I have a git repo with a ton of assets in it. It's like the cardinal sin, I know.

The repo has grown to be too huge. I'd like to clean it up so I can programmatically remove all files that do not exist in HEAD anymore from the entire history of the repo. I've seen ways to do this where you can specify the file paths, but really, I am talking like 1000+ files that have been removed from our final product that I really don't care to have in my repo anymore.

UPDATE: I've cleaned the repo of all the assets that shouldn't have been there in the first place. I really just have source code in there now and a few assets that SHOULD be there. I'd really love to keep all the history of all the source code... so I'm really looking to scrap the deleted files from history while preserving the history what currently exists. That's the goal. I am pretty sure it can be done using git filter-branch - but I just don't understand it well enough.

3

There are 3 answers

1
Roberto Tyley On BEST ANSWER

Use the BFG Repo-Cleaner, a simpler, faster alternative to git-filter-branch specifically designed for removing unwanted files from Git history.

so I can programmatically remove all files that do not exist in HEAD anymore from the entire history of the repo

By default, the BFG 'protects' all files in your HEAD commit, but will delete other files that match your criteria.

You should carefully follow the usage instructions, but the core part is just this:

$ java -jar bfg.jar  --strip-blobs-bigger-than 1M  my-repo.git

Any files over 1MB in size - that aren't in your latest commit - will be removed from your Git repository's history. If you have normal, smaller-than-1MB, source files that you still want to remove, you can specify them with the --delete-files or --delete-folders options.

The BFG is typically at least 10-50x faster than running git-filter-branch, and generally easier to use.

Full disclosure: I'm the author of the BFG Repo-Cleaner.

0
T Percival On

You could make a shallow clone of the repository and make that the new "main" repository, with the old crufty one saved somewhere else.

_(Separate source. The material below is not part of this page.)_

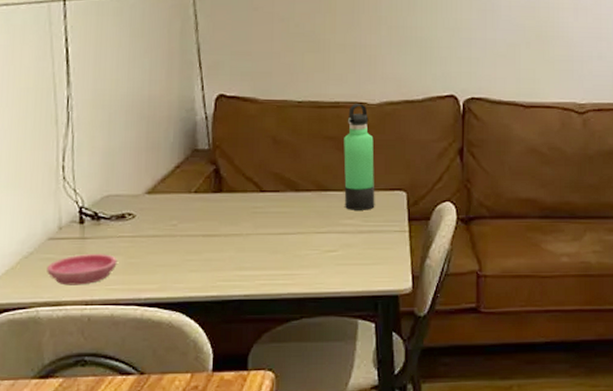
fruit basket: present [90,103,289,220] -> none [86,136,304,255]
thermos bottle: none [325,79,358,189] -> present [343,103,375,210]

git clone --depth=1 oldrepo newrepo

This way any files that were deleted are no longer reachable in the new clone, so they won't be stored as Git objects.

The downside of course is that this hides file change history, but it's still accessible in your original repo.

0
DRC On

backup your data first, this barely tested!

git filter-branch --tree-filter 'for i in $(git diff master --summary --diff-filter=A | grep "create mode" | cut -d " " -f 5-); do 
    rm "$i"
done' --prune-empty HEAD